== PROVIDED RECORDS
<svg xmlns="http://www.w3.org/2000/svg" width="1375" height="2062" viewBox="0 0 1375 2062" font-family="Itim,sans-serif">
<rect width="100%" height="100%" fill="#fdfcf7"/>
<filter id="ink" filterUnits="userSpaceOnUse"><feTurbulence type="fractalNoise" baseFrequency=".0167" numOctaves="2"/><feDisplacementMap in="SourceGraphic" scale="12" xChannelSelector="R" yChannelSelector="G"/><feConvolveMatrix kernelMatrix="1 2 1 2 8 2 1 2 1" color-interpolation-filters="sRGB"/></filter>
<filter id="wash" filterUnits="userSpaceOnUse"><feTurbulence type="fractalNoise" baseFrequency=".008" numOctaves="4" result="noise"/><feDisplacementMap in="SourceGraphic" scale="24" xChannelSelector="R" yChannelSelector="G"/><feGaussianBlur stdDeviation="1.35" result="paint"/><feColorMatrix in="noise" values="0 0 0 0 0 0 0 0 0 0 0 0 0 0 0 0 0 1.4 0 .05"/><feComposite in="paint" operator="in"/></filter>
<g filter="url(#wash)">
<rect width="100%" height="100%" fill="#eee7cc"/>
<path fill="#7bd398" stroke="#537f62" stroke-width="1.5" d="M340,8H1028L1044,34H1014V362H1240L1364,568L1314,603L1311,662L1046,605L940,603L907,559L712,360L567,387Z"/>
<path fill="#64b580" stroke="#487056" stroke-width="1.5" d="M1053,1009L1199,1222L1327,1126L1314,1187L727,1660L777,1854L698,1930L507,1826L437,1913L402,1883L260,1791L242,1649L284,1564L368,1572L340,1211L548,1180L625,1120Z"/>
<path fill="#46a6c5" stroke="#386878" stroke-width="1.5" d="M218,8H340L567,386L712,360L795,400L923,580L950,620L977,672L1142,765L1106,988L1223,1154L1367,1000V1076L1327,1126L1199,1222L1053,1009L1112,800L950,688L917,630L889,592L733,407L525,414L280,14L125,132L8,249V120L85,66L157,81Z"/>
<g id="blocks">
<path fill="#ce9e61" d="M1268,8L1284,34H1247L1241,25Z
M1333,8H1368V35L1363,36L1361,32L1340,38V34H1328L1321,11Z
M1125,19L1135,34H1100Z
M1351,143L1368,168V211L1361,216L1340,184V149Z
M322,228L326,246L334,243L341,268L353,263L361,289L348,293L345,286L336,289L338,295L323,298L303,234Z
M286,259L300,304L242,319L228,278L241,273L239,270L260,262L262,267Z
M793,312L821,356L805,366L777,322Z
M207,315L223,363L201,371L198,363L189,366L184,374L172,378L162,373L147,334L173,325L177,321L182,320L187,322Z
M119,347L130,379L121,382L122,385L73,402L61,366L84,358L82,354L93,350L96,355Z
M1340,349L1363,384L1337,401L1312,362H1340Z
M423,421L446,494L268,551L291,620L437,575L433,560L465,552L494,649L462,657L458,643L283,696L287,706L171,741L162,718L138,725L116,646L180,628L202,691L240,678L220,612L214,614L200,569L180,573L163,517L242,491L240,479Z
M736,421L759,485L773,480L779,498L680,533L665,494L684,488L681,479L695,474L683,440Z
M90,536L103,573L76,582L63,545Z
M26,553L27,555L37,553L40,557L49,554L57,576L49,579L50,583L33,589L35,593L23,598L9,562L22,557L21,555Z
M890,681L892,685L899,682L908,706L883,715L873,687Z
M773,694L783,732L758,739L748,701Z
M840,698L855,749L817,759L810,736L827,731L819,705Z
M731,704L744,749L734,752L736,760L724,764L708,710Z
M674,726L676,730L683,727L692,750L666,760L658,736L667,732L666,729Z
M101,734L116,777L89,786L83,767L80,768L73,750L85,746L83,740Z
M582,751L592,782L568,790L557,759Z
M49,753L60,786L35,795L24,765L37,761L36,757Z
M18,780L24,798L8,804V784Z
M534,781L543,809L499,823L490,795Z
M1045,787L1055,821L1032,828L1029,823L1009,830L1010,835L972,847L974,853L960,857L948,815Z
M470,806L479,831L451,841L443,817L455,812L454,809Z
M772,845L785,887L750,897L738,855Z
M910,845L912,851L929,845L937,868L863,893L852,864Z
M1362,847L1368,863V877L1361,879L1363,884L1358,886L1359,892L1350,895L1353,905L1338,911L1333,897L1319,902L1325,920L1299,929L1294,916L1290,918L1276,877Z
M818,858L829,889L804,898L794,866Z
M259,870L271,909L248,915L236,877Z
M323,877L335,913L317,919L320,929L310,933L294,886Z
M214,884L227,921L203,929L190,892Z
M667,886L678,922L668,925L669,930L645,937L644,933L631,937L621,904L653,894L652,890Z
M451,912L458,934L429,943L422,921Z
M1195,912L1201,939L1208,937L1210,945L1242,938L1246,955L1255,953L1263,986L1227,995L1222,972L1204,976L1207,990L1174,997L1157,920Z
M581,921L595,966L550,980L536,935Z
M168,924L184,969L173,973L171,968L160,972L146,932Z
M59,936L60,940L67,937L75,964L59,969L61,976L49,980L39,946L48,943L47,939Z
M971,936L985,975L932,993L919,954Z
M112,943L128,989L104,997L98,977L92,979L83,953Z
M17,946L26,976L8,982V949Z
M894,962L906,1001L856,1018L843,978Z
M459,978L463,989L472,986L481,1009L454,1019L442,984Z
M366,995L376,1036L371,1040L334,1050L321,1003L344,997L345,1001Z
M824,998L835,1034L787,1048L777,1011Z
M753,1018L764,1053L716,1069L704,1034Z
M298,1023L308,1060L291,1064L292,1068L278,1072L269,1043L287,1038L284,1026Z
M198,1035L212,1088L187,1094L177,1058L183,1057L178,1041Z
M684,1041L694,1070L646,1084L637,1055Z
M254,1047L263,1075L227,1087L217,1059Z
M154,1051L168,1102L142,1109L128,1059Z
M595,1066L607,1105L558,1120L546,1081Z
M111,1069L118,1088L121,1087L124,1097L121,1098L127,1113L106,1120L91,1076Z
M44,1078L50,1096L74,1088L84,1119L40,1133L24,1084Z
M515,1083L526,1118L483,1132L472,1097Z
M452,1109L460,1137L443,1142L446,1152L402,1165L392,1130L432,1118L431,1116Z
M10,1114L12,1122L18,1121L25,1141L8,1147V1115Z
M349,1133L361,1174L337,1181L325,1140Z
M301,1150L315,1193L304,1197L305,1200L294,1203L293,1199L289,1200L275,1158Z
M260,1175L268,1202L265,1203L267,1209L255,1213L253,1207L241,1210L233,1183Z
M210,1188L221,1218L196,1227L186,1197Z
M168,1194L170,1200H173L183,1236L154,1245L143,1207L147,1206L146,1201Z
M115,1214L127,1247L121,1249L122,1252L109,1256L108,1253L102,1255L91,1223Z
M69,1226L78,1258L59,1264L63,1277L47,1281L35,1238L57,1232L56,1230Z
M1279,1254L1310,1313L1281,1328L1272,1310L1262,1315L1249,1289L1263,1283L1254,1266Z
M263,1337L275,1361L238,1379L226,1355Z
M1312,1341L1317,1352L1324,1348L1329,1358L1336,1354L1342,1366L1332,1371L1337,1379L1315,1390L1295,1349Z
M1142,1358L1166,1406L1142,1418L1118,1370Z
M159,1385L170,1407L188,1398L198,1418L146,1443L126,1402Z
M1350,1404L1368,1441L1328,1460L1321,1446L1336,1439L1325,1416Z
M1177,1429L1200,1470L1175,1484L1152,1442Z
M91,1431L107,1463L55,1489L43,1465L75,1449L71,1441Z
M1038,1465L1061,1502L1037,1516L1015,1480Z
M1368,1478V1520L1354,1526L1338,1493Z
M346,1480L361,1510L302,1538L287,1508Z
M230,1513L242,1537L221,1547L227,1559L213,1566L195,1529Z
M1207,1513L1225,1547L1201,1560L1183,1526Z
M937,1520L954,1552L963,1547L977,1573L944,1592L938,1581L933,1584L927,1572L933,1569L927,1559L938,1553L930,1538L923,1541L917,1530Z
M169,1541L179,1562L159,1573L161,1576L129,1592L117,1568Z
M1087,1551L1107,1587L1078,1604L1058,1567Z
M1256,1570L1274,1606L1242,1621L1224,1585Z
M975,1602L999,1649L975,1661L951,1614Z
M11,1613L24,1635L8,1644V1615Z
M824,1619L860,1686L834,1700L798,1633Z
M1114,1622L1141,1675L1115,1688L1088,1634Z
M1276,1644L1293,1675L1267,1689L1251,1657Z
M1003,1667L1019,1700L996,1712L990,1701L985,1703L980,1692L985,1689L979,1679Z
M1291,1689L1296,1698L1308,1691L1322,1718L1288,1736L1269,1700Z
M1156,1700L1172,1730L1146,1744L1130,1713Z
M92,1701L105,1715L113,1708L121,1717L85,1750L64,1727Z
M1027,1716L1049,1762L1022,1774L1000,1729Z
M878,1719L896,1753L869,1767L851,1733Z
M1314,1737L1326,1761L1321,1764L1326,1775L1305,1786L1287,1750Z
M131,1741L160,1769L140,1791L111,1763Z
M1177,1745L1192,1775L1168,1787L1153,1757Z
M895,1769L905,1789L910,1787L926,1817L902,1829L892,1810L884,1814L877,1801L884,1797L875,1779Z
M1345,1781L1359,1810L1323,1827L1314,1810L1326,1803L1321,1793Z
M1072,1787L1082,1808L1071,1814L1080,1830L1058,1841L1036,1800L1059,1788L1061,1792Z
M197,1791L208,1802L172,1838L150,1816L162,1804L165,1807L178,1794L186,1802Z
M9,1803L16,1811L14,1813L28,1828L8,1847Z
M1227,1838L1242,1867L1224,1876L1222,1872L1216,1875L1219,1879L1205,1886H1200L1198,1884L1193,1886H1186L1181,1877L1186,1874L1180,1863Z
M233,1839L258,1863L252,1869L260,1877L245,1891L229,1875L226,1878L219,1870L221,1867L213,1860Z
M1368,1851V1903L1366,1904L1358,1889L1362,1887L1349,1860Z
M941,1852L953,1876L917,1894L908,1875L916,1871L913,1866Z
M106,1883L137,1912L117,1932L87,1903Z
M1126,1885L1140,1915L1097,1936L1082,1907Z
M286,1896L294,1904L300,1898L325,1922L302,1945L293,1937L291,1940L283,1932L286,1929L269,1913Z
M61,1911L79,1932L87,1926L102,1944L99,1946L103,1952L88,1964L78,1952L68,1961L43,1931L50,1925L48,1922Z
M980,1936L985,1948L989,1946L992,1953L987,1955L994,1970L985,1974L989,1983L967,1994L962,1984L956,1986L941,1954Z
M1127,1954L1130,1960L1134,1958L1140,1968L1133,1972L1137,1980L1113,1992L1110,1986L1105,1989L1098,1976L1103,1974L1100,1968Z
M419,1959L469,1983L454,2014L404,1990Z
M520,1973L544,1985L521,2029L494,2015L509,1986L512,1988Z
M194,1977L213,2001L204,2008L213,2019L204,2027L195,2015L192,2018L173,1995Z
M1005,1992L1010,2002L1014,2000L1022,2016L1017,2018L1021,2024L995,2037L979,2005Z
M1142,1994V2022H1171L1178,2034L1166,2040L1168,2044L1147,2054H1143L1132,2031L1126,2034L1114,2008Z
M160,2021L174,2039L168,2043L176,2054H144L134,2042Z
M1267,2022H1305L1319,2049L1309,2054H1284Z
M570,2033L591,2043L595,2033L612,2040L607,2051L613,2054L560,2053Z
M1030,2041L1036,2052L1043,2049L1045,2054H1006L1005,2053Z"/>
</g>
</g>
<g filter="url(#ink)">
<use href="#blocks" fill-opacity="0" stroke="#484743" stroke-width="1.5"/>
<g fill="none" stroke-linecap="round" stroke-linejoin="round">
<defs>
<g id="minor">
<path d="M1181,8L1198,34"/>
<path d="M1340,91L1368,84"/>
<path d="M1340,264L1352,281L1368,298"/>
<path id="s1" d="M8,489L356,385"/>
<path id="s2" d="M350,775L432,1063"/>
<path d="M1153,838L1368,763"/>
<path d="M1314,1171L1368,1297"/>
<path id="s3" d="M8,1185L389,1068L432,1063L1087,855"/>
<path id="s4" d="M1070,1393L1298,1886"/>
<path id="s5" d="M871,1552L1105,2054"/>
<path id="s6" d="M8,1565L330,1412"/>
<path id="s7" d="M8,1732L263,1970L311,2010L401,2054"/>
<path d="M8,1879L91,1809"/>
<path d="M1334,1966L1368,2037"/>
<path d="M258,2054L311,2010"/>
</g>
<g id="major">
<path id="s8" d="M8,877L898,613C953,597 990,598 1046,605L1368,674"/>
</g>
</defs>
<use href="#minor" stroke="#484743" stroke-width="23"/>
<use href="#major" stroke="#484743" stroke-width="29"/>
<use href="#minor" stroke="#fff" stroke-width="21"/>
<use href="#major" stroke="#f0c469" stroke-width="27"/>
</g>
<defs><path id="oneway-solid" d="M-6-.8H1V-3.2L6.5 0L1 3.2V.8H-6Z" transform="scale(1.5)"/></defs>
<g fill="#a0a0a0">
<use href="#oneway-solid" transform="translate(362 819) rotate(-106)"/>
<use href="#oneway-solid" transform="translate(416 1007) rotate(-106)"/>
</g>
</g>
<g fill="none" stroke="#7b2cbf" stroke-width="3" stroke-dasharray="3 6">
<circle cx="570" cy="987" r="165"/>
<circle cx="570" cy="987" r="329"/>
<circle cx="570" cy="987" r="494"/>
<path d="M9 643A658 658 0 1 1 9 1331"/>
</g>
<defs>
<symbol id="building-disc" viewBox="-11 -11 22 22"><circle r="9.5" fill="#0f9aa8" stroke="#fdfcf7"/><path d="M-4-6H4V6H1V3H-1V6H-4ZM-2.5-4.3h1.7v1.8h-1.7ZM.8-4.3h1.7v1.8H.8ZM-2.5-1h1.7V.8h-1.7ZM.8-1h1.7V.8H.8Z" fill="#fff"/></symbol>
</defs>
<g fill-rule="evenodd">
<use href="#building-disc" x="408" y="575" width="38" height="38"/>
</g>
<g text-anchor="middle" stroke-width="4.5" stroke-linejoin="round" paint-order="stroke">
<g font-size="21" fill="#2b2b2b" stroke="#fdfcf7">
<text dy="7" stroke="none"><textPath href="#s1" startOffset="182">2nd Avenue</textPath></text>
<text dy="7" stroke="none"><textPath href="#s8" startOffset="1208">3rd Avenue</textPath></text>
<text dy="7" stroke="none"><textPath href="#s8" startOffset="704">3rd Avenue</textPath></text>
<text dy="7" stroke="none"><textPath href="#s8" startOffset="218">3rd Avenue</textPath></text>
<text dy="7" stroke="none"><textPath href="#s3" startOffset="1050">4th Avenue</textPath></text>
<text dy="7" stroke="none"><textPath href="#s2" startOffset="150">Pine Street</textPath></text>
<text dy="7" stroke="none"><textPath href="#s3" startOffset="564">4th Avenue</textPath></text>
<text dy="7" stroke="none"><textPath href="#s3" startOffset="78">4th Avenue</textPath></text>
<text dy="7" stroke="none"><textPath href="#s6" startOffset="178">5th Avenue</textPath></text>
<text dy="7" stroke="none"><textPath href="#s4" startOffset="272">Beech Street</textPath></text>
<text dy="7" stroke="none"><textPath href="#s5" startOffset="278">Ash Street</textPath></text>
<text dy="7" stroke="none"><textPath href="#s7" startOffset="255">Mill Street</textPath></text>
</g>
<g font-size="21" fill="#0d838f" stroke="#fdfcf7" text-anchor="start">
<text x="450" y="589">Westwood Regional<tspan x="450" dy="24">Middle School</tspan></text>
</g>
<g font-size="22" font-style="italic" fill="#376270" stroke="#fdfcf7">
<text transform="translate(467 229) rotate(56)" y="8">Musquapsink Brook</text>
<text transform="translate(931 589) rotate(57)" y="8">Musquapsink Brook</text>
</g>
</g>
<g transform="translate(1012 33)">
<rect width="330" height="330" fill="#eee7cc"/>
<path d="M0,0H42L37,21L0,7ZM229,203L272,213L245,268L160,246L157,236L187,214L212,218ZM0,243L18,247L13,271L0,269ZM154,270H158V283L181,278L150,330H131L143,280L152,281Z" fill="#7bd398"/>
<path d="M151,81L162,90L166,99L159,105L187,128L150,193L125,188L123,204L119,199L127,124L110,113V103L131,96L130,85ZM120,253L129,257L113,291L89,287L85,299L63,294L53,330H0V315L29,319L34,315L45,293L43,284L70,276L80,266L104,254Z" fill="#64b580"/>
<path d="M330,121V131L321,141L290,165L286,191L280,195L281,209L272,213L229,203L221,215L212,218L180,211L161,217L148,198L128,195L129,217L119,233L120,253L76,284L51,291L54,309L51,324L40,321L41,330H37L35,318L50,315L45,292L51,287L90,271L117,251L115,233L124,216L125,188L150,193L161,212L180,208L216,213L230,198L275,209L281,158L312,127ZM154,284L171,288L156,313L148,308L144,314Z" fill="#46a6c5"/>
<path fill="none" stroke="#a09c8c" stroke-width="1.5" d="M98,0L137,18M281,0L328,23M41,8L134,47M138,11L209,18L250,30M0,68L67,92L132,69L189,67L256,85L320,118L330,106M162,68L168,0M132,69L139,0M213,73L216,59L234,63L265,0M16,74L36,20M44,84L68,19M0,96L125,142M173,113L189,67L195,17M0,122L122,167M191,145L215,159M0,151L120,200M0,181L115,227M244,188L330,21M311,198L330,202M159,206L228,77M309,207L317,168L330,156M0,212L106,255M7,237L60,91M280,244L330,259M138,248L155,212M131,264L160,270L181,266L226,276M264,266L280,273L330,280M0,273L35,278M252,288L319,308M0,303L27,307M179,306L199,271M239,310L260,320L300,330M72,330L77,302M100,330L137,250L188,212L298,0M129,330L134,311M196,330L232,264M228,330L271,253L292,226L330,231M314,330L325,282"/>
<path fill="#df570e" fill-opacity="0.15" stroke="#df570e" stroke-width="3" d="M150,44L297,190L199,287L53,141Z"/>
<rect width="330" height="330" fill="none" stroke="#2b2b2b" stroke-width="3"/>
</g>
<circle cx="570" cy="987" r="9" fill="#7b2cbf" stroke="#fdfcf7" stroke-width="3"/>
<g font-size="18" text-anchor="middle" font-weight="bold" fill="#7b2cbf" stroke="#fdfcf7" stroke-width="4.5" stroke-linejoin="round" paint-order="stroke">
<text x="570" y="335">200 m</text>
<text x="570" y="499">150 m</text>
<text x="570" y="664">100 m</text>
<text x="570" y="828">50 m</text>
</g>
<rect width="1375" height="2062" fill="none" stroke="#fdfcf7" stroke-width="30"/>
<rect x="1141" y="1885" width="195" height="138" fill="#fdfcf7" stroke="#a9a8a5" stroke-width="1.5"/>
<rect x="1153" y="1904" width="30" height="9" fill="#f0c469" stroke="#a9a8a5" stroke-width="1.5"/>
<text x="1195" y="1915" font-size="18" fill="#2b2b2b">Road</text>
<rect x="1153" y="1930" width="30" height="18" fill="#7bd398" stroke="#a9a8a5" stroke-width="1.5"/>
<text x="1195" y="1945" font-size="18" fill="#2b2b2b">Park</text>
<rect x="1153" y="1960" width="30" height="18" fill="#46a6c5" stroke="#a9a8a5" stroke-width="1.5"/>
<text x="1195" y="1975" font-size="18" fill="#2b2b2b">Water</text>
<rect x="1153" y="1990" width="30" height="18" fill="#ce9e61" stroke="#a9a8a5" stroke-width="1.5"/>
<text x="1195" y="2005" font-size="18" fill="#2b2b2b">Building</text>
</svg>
====
**TASK DETAILS:**
Your reply should be one number: how many lines in the entries above contain the word "type".

**RESULT OF THE TASK:**
2